Prescient Therapeutics Ltd (ASX:PTX, OTC:PSTTF) is trading higher after receiving a green light from the US Food and Drug Administration (FDA) to proceed with its Phase 2 clinical trial of PTX-100 — the company’s first-in-class Ras pathway inhibitor.
The FDA cleared the Investigational New Drug (IND) application for the Phase 2 trial 100 — a significant milestone for Prescient — paving the way for the commencement of the Phase 2 study which will focus on relapsed and refractory cutaneous T-cell lymphomas (r/r CTCL).
The planned Phase 2 study builds on compelling Phase 1b data that demonstrated PTX-100’s potential to address key unmet medical needs in T-cell lymphomas (TCL), including r/r CTCL.
PTX-100 has Orphan Drug Designation from the US FDA for all T-cell lymphomas.
Shares have jumped by as much as 53.7% in early ASX trading to A$0.063.
Transformative milestone
Prescient CEO and managing director Steven Yatomi-Clarke said: “The FDA’s clearance of our IND for PTX-100 is a transformative milestone for Prescient.
“This achievement is the culmination of tireless work from the Prescient team this year, and builds upon years of rigorous preclinical and clinical development, positioning us to unlock the therapeutic and commercial potential of PTX-100.
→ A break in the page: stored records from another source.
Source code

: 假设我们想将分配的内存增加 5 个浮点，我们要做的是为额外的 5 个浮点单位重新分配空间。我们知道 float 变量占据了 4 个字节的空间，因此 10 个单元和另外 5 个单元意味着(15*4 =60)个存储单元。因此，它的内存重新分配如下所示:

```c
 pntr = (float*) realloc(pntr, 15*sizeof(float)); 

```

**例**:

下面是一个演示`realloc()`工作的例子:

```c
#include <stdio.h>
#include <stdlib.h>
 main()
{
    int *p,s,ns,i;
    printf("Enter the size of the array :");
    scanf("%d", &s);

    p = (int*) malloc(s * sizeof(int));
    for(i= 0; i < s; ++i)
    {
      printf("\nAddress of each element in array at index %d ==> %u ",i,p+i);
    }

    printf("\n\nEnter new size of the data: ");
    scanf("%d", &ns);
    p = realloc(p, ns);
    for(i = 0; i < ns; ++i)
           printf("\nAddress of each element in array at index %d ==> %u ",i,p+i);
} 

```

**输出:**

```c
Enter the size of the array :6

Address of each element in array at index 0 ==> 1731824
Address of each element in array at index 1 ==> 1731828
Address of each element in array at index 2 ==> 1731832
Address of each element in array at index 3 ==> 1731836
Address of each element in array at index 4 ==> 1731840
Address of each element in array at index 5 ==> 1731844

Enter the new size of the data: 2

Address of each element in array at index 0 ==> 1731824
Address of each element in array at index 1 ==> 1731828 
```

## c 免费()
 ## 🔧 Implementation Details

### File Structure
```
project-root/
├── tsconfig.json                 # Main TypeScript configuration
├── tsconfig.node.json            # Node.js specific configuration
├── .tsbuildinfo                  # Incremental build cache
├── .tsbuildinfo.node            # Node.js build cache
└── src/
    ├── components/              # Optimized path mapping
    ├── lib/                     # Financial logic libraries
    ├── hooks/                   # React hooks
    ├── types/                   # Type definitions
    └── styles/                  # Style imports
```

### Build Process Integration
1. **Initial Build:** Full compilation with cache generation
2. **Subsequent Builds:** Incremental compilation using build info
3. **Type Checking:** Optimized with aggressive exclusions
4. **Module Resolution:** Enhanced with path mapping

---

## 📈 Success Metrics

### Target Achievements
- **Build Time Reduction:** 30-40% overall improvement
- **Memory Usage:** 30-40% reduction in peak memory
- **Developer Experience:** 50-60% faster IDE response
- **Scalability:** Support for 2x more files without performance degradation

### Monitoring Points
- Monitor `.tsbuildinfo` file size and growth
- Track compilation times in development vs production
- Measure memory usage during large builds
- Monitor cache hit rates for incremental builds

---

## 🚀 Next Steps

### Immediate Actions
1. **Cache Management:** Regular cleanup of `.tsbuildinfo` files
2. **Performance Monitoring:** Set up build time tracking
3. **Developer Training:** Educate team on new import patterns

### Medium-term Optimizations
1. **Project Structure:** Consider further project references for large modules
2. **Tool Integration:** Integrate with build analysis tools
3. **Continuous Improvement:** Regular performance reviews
“Prescient thanks the clinical and industry experts who have provided valuable feedback into the study design, which adds to the confidence we have of this program.
“We look forward to commencing the study with world leaders in CTCL, and hope to bring a safe and effective therapy to this area of unmet patient need.”
Building on Phase 1 success
The Phase 1b study has enrolled 19 TCL patients and reported an excellent safety profile of PTX-100 at 500, 1,000 and 2,000 mg/m2.
To date, there has been a 42% overall response rate amongst all evaluable TCL patients. Five out of 7 evaluable CTCL patients received clinical benefit.
Responders had a median progression-free survival (PFS) of 12.2 months, surpassing the typical median PFS of around 3.1 months associated with standard care treatment vorinostat.
The Phase 1b trial remains open, with one patient — a complete responder — remaining on treatment.
Phase 2 protocol summary
Target (NYSE:TGT) patient population - relapsed and refractory cutaneous T-cell lymphomas (r/r CTCL) patients with advanced disease. Patients must have received and failed at least two prior lines of systemic therapy.
Study sites - 15 sites globally, including Australia, US and eventually Europe. The trial will be led out of Melbourne under the principal investigator, global TCL expert professor H. Miles Prince, AM.
The trial will be in two parts - dose optimisation (optimal biologically effective dose) and efficacy. Prescient remains hopeful that the FDA will consider the Ph2b data as a registrational study.
Phase 2a - Dose optimisation of up to 40 patients, with two groups of up to 20 patients randomised either 500 or 1,000 mg/m² of PTX-100 A safety review committee (SRC) will meet to determine the optimum dose for Phase 2b. An interim analysis may be undertaken.
Phase 2b - Efficacy and safety determination in approximately 75 r/r CTCL patients.
Primary endpoint - Objective response rate (ie proportion of patients with complete or partial responses).
Secondary endpoints - Skin responses, progression-free survival; duration of response; time to response; complete response rate; overall survival; time to next treatment; safety; pharmacokinetics and quality of life.